*Exercise objective*
Repeat exactly the lines of the entries below from the one with "10827 Berlin |" through the one with "quantity: | 1 kg |", both ends included, and nothing else.

*Records shown*
********

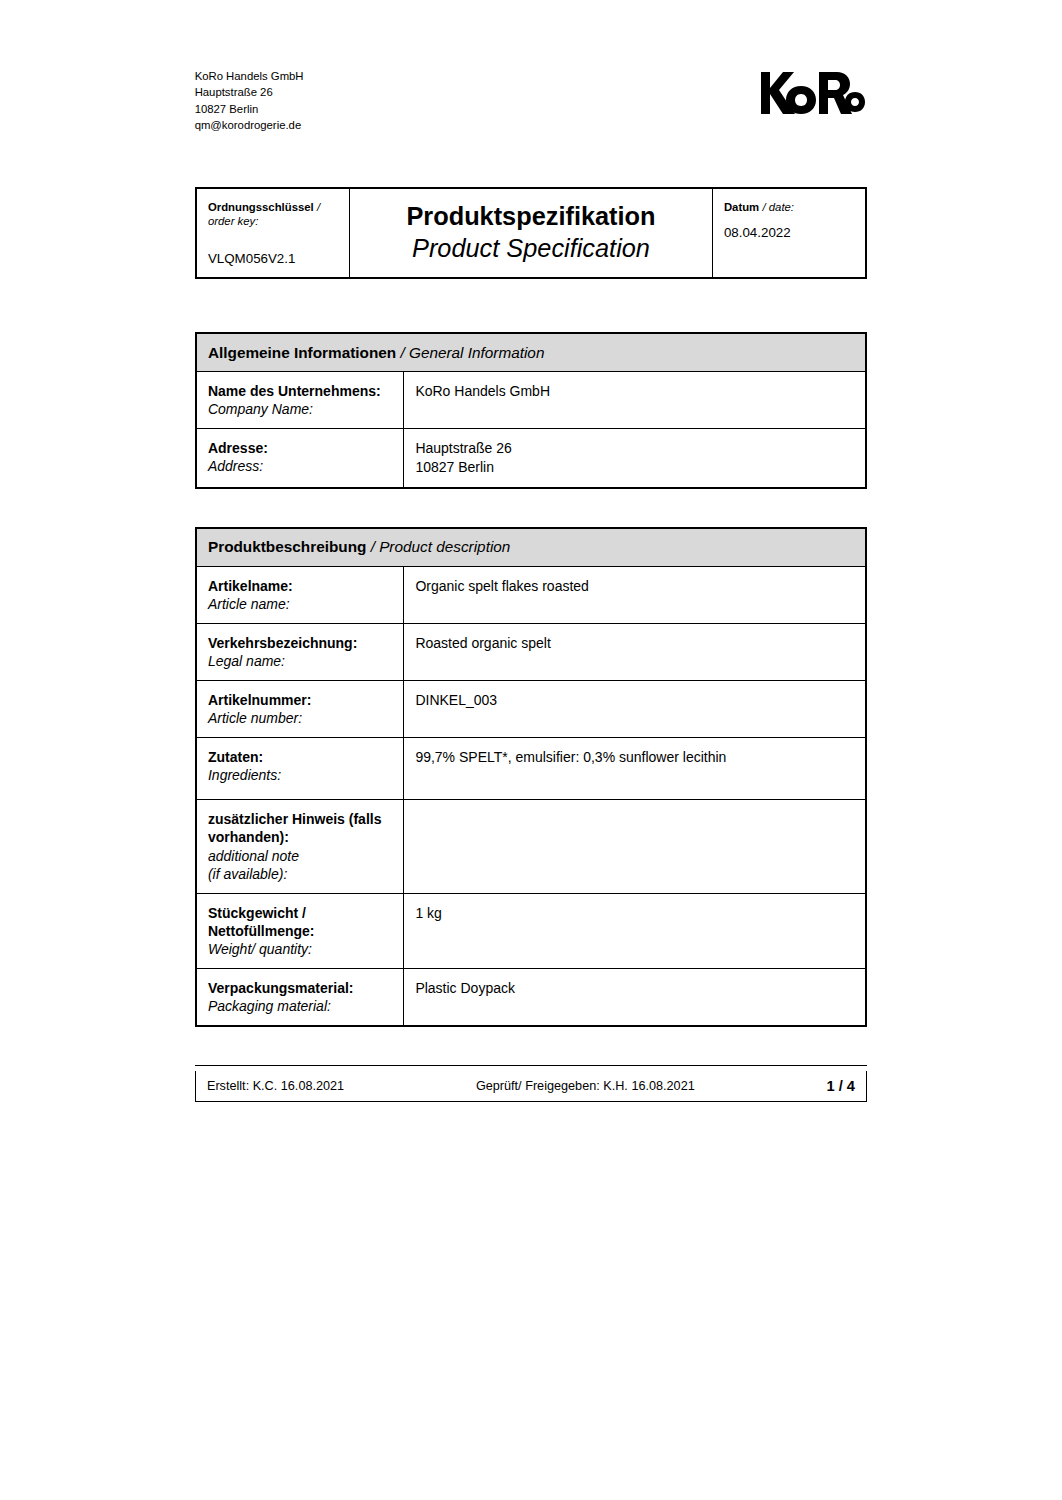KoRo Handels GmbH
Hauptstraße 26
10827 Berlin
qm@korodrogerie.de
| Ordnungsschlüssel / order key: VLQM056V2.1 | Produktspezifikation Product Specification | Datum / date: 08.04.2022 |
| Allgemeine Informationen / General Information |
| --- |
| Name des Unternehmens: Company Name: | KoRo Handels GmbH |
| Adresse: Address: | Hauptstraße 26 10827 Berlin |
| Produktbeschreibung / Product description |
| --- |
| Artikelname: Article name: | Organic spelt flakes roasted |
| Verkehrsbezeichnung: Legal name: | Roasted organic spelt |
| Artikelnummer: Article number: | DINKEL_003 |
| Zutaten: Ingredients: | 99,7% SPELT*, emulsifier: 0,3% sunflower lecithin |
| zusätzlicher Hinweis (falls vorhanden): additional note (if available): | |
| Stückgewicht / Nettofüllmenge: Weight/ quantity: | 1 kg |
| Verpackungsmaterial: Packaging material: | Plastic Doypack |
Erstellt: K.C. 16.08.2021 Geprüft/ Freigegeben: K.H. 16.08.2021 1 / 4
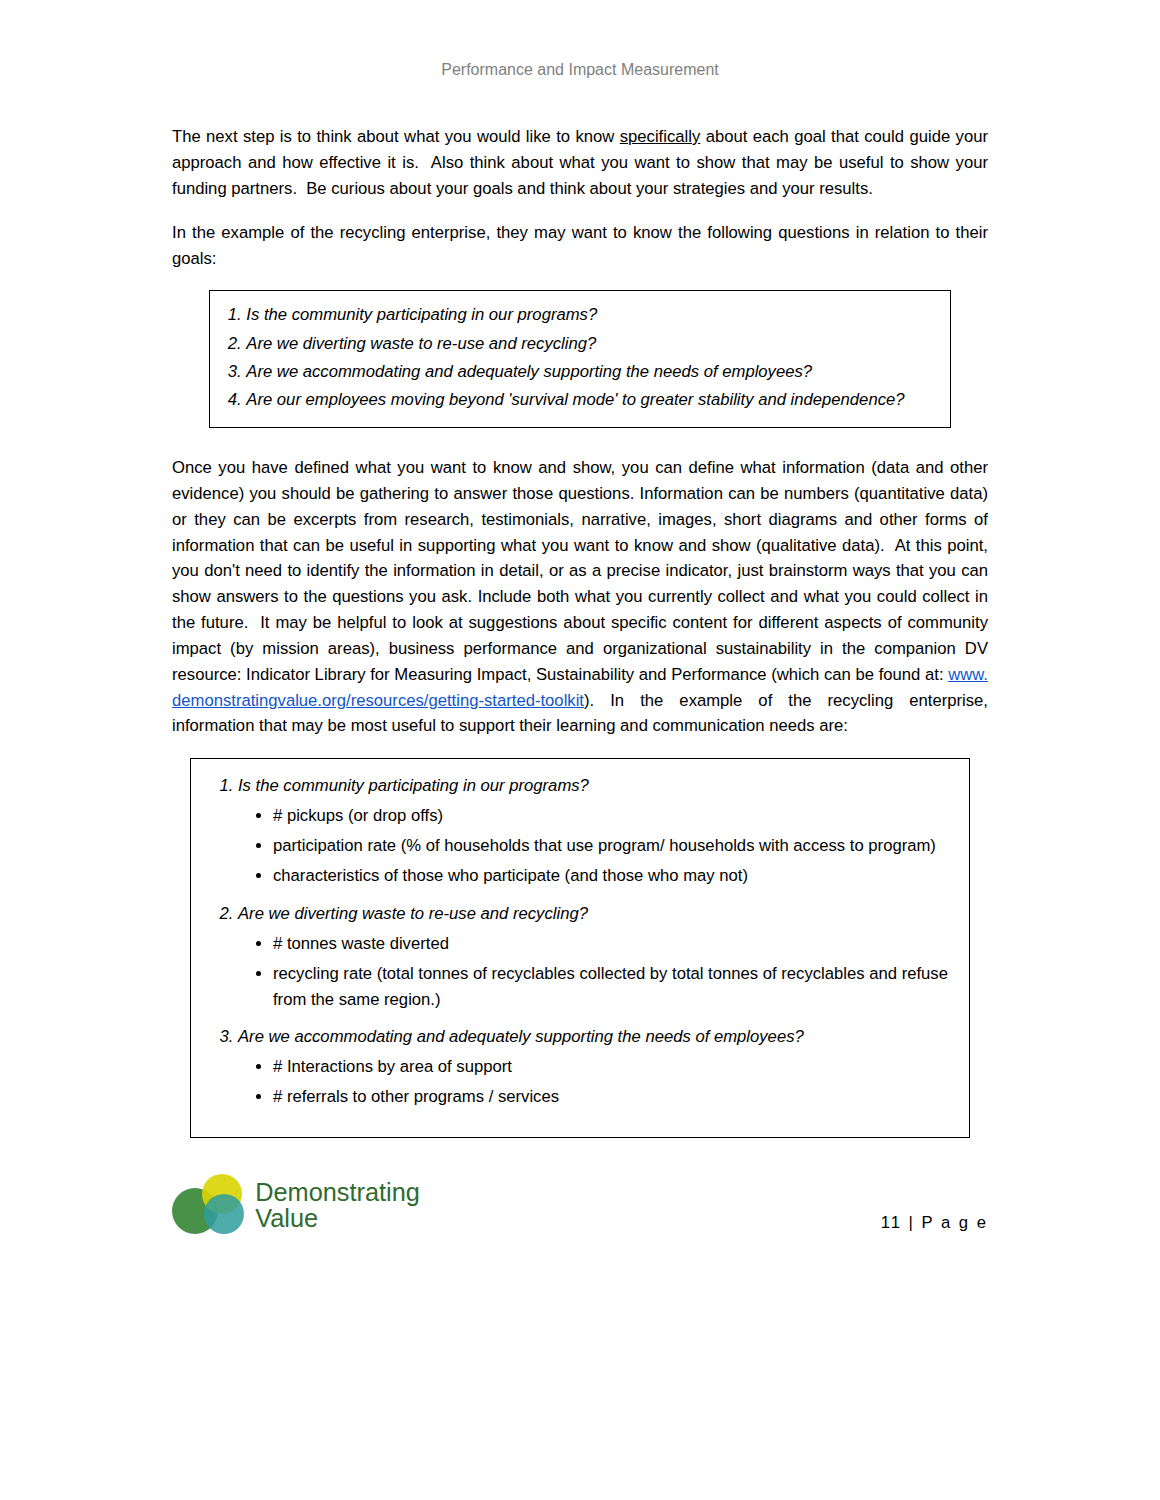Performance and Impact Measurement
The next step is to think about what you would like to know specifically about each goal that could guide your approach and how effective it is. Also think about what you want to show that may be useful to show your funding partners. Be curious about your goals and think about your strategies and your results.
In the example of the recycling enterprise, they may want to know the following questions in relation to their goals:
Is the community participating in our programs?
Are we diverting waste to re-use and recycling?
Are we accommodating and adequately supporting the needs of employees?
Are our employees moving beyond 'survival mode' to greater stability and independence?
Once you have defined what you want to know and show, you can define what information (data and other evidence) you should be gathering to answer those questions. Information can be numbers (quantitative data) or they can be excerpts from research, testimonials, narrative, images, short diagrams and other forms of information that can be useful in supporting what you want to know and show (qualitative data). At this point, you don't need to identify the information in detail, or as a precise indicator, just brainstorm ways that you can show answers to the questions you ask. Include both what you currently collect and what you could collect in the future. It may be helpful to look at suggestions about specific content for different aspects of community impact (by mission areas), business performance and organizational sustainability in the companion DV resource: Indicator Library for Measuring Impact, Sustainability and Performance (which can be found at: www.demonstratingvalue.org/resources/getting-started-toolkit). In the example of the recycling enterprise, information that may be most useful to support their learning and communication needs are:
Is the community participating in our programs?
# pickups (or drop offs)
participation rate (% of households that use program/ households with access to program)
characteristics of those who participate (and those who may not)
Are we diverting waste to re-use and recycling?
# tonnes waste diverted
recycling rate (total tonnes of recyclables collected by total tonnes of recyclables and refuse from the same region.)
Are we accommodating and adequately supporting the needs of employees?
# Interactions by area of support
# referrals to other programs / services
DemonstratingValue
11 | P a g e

********

*Solution to this problem*
| Adresse: Address: | Hauptstraße 26 10827 Berlin |
| Produktbeschreibung / Product description |
| --- |
| Artikelname: Article name: | Organic spelt flakes roasted |
| Verkehrsbezeichnung: Legal name: | Roasted organic spelt |
| Artikelnummer: Article number: | DINKEL_003 |
| Zutaten: Ingredients: | 99,7% SPELT*, emulsifier: 0,3% sunflower lecithin |
| zusätzlicher Hinweis (falls vorhanden): additional note (if available): | |
| Stückgewicht / Nettofüllmenge: Weight/ quantity: | 1 kg |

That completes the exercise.